▸ Activity
Go through the entries below and report how many lines contain the string "followed". Nothing but the number is wanted.

▸ Dataset records
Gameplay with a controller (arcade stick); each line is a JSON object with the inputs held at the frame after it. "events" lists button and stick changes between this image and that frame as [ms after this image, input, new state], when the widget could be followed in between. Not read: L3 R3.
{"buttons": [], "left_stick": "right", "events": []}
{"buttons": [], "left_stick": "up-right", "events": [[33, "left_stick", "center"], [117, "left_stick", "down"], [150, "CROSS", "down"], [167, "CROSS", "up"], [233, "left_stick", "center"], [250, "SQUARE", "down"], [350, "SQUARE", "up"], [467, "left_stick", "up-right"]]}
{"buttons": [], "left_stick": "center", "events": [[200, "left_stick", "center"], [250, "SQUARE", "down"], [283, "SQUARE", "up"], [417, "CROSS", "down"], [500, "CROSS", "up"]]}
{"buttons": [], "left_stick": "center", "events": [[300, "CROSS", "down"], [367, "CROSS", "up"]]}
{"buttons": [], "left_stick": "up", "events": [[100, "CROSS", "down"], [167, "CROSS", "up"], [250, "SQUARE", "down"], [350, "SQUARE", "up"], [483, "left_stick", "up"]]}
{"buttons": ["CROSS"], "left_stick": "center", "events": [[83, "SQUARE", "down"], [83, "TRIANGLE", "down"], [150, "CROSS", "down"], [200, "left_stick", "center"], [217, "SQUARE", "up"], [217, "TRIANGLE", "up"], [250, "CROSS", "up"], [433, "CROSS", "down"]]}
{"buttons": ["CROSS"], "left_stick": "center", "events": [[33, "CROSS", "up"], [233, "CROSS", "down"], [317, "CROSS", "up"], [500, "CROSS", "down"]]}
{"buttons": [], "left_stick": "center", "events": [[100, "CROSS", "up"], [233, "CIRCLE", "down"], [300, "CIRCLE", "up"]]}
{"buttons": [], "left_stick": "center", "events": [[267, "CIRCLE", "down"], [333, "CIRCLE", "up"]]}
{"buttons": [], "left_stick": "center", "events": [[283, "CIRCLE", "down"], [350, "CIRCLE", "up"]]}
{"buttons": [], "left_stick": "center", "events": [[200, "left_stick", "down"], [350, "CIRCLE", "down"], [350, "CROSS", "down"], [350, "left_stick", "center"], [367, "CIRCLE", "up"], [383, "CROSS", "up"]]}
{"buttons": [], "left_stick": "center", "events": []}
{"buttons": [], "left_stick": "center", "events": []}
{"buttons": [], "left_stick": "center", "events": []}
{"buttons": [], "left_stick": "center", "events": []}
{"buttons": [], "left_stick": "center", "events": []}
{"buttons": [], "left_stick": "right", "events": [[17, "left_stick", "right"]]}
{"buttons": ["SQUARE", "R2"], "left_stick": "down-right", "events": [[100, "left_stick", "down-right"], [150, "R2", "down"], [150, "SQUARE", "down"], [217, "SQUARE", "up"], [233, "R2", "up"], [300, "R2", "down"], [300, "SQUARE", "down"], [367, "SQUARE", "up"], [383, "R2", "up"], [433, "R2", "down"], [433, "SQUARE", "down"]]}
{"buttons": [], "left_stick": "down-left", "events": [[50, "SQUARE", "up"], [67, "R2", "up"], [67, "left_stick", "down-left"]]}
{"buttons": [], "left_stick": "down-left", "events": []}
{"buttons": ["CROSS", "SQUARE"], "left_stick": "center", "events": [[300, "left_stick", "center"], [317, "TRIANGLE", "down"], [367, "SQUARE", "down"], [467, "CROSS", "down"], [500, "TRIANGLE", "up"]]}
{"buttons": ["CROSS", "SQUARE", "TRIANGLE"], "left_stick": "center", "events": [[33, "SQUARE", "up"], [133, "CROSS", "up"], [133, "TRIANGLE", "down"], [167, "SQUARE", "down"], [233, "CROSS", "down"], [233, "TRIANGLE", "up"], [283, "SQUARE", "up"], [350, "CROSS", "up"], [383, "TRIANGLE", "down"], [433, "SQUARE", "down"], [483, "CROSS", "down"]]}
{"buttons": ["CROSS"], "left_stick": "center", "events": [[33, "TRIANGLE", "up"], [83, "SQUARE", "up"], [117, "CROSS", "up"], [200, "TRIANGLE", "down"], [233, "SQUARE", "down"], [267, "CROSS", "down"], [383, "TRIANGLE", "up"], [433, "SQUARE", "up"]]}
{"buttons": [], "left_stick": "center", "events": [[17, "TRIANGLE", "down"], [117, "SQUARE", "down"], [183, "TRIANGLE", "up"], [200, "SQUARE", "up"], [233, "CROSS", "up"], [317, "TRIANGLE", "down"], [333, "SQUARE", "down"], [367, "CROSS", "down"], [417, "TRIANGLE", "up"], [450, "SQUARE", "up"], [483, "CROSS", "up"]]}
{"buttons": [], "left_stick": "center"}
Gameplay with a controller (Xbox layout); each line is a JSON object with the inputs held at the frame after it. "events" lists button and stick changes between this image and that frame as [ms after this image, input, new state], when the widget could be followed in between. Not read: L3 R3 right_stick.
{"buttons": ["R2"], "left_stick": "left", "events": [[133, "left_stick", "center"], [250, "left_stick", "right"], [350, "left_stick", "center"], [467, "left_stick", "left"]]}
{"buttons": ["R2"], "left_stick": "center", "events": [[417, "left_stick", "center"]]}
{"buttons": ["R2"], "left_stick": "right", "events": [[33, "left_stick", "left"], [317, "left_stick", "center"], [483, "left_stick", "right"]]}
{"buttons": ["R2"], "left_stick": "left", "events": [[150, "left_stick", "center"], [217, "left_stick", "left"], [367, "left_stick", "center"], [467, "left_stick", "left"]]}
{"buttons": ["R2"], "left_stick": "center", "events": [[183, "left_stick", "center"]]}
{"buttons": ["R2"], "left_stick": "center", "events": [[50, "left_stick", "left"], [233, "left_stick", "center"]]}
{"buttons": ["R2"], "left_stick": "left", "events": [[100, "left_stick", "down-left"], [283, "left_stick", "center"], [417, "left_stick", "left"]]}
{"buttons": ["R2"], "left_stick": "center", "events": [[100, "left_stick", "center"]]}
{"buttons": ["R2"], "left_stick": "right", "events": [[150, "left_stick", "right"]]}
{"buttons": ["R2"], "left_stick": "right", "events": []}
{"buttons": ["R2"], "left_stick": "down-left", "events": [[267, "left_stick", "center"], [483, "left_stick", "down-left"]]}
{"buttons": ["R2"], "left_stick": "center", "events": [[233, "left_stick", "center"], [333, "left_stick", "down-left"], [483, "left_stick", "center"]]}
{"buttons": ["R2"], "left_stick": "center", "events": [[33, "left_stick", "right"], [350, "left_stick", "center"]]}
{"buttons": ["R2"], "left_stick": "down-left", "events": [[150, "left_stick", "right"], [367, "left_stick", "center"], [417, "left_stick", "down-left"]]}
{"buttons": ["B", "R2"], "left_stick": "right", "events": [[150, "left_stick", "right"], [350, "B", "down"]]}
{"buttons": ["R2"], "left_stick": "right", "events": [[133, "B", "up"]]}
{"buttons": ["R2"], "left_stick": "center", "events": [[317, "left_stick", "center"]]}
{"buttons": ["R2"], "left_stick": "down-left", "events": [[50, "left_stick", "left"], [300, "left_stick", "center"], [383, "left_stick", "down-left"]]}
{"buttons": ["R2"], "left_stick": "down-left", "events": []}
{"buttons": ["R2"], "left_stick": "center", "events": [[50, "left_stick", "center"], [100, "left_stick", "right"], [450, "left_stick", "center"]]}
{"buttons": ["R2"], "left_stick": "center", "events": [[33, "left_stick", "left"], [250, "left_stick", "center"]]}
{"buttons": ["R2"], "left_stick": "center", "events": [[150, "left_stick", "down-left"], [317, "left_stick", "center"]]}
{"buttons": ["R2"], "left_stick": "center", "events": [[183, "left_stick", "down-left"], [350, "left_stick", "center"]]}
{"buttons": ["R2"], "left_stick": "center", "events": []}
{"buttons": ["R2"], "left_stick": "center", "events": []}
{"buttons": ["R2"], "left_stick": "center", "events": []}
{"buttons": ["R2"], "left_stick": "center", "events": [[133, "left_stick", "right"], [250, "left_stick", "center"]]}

▸ Exercise solution
2